The guy strikes me as a true narcissist. I would venture to guess that Professor MacNamara senses that too. Every time I see him, the hairs on the back of my neck prickle with awareness. Even my arm hairs seem to be standing at attention as he glares at me while I step past the front desk to follow MacNamara to her office.

“Sorry for the frosty reception,” she murmurs as I pass her inside her office door. She closes the door behind me. “He’s not your biggest fan, I’ve gathered.”

“The feeling is mutual.”

“Never mind him anyway.” She waves off his bad energy as she walks around to the other side of her desk. I wait to take a seat until she sits first. “What brings you to my office? I haven’t seen you since the new semester got underway.”

“I should have come sooner. My new professors aren’t nearly as fun to argue with.”

She chuckles with good humor. “Ah, right. You wouldn’t be Miles Morino if you didn’t insist on finding a way to start arguments with all of us poor professors. As if us defending our dissertations during doctoral studies isn’t enough until we’ve also defended ourselves to you.”

“If the dissertations are strong, defending them against an undergrad student should be nothing.”

She shakes her head, laughing. “Fair enough,” she acquiesces to me.

I haven’t argued with any of my professors this semester about their doctoral work. I did do that with Professor MacNamara. She handled herself like a champ, though. I’m convinced now that I love modern retellings of the classics because of how she presented her research on the topic.

I read MacNamara’s dissertation before I ever applied to take her summer course. She’s a brilliant woman, and I feel lucky to learn under her.

“I came today hoping you might be able to help me with something.”

“Ah, interesting.” She leans forward and props her elbows on the desk so that she can rest her chin on top of her clasped hands. “Consider my curiosity piqued.”

“I need to get involved in something. A group or a job. Something I won’t hate and where I won’t be stuck babysitting my peers, preferably.” As much as I want to get away with not explaining further than that, MacNamara tilts her head and quirks her eyebrows, so I continue, “My uncle pays my tuition because my father doesn’t want to support a degree in the Arts, as he puts it. But a condition of my uncle’s generosity is that I find a way to be involved on campus.”

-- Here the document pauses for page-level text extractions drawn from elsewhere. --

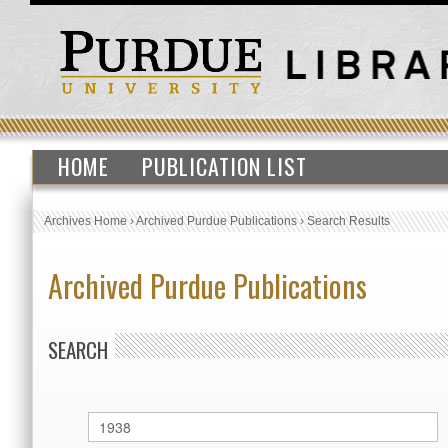
HOME
PUBLICATION LIST
Archives Home
›
Archived Purdue Publications
›
Search Results
Archived Purdue Publications
SEARCH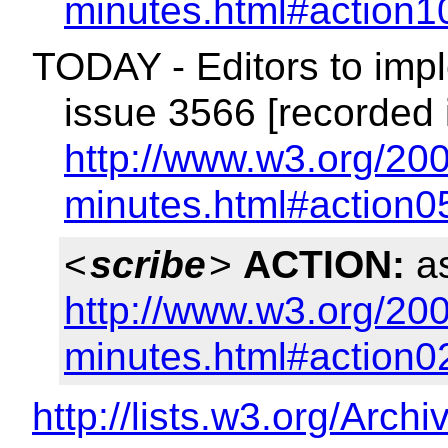
minutes.html#action1
TODAY - Editors to impl
issue 3566 [recorded 
http://www.w3.org/200
minutes.html#action0
<
scribe
>
ACTION:
as
http://www.w3.org/200
minutes.html#action0
http://lists.w3.org/Arch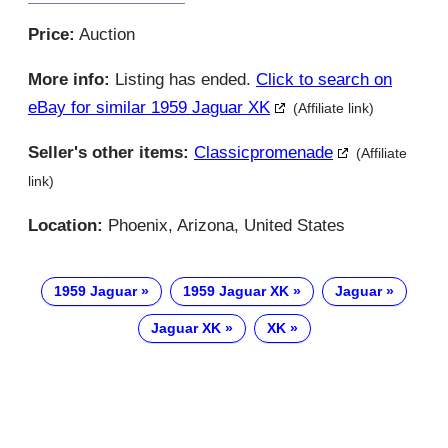
Price:
Auction
More info:
Listing has ended.
Click to search on
eBay for similar 1959 Jaguar XK
(Affiliate link)
Seller's other items:
Classicpromenade
(Affiliate
link)
Location:
Phoenix, Arizona, United States
1959 Jaguar
1959 Jaguar XK
Jaguar
Jaguar XK
XK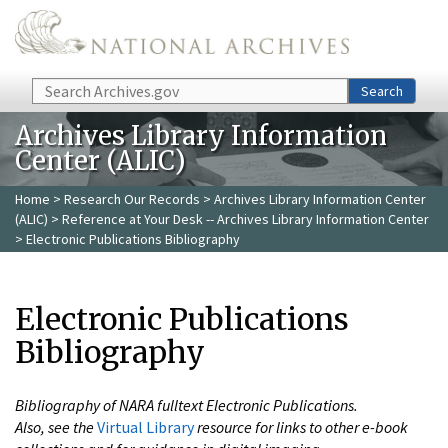
Skip to main content
Search
Search
Archives Library Information
Center (ALIC)
Home
>
Research Our Records
>
Archives Library Information Center
(ALIC)
>
Reference at Your Desk -- Archives Library Information Center
> Electronic Publications Bibliography
Electronic Publications
Bibliography
Bibliography of NARA fulltext Electronic Publications.
Also, see the
Virtual Library
resource for links to other e-book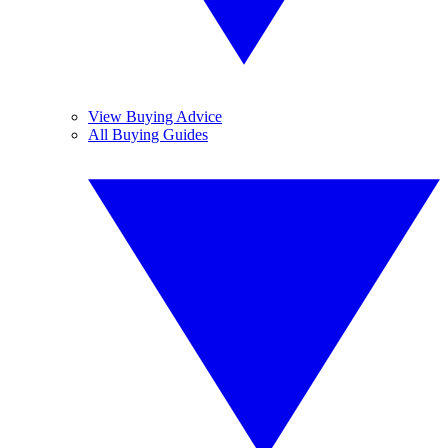
View Buying Advice
All Buying Guides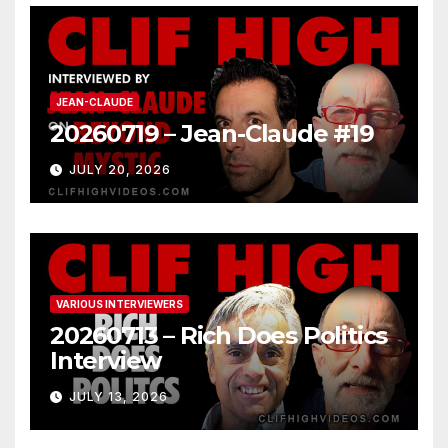
JEAN-CLAUDE
20260719 – Jean-Claude #19
JULY 20, 2026
VARIOUS INTERVIEWERS
20260713 – Rich Does Politics
Interview
JULY 13, 2026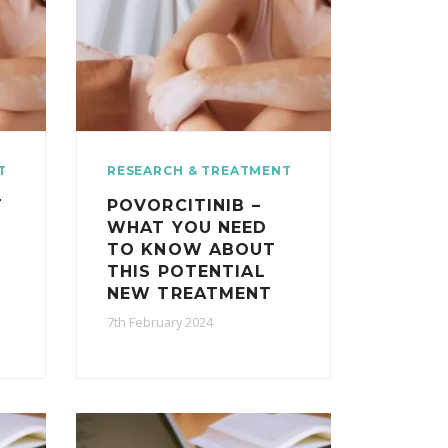
T
RESEARCH & TREATMENT
T
POVORCITINIB –
WHAT YOU NEED
E
TO KNOW ABOUT
THIS POTENTIAL
NEW TREATMENT
7th February 2024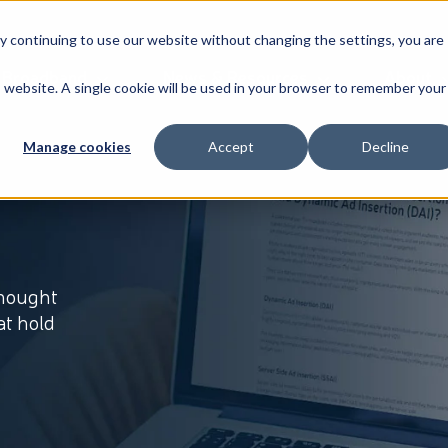
By continuing to use our website without changing the settings, you are
Broadband
News & Resources
About
is website. A single cookie will be used in your browser to remember your
Manage cookies
Accept
Decline
thought
at hold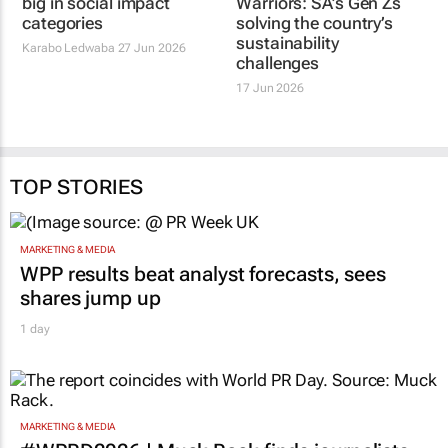
big in social impact
Warriors: SA’s Gen Zs
categories
solving the country’s
sustainability
Karabo Ledwaba
27 Jun 2026
challenges
17 Jun 2026
TOP STORIES
MARKETING & MEDIA
WPP results beat analyst forecasts, sees
shares jump up
1 day
MARKETING & MEDIA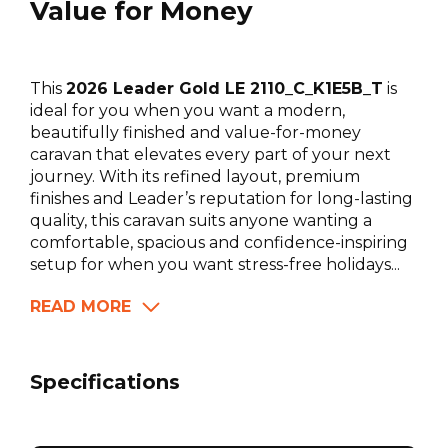
Value for Money
This
2026 Leader Gold LE 2110_C_K1E5B_T
is
ideal for you when you want a modern,
beautifully finished and value-for-money
caravan that elevates every part of your next
journey. With its refined layout, premium
finishes and Leader’s reputation for long-lasting
quality, this caravan suits anyone wanting a
comfortable, spacious and confidence-inspiring
setup for when you want stress-free holidays...
READ MORE
Specifications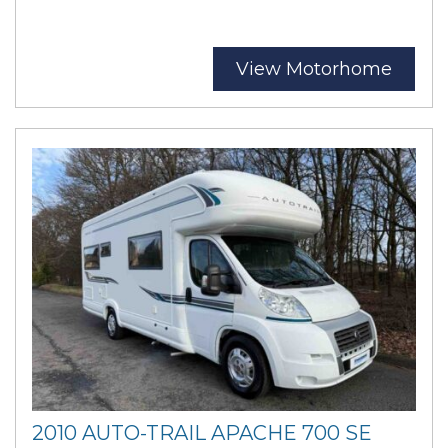
View Motorhome
2010 AUTO-TRAIL APACHE 700 SE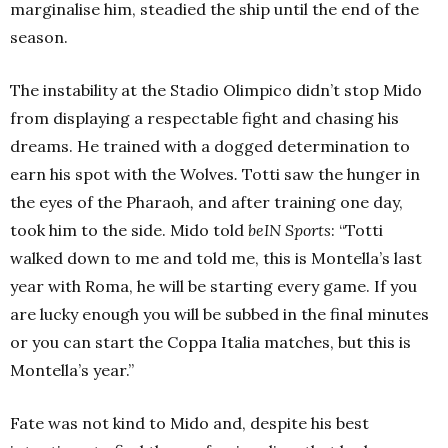
marginalise him, steadied the ship until the end of the
season.
The instability at the Stadio Olimpico didn’t stop Mido
from displaying a respectable fight and chasing his
dreams. He trained with a dogged determination to
earn his spot with the Wolves
.
Totti saw the hunger in
the eyes of the Pharaoh
,
and after training one day,
took him to the side.
Mido told
beIN Sports
: “Totti
walked down to me and told me, this is Montella’s last
year with Roma, he will be starting every game. If you
are lucky enough you will be subbed in the final minutes
or you can start the Coppa Italia matches, but this is
Montella’s year.”
Fate was not kind to Mido and, despite his best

“Aren’t you part of the college newspaper?” MacNamara’s memory is more solid than I hoped.

“Not anymore.”

She nods thoughtfully, thankfully not asking me to expand on that change.

“Tutoring didn’t work out either,” I add so that we can get that out of the way.

“Well of course not.” She barks out a laugh that I’m sure everyone outside the office can hear. “You tutoring is preposterous. You have no patience for the kind of students who need tutoring.”

“ Thank you .” I’m glad someone understands why that would be so abhorrent to me.

“Well, we need another office assistant around here. What about working for the English department directly?” She yanks open one of her desk drawers and retrieves a file labeled English Department . She slips a single paper out of the folder and slides the page across the desk to me.

The page is a short description of the department assistant job. Most of the tasks seem to involve filing or uploading documents to cloud storage.

“Filing gets pretty boring but you can listen to audiobooks while you work. The turnover is high since you don’t make a lot of money and the work is pretty anti-social. You mostly file in the basement storage room where almost no one ever goes for more than a few minutes at a time.”

In other words, she’s offering me the perfect job. My uncle doesn’t have to know I’m spending my time in the basement alone listening to audiobooks. I can spin this as the perfect compromise for both of us.

A smile spreads over my face as something finally goes in my favor for the first time in weeks. “Where do I apply?”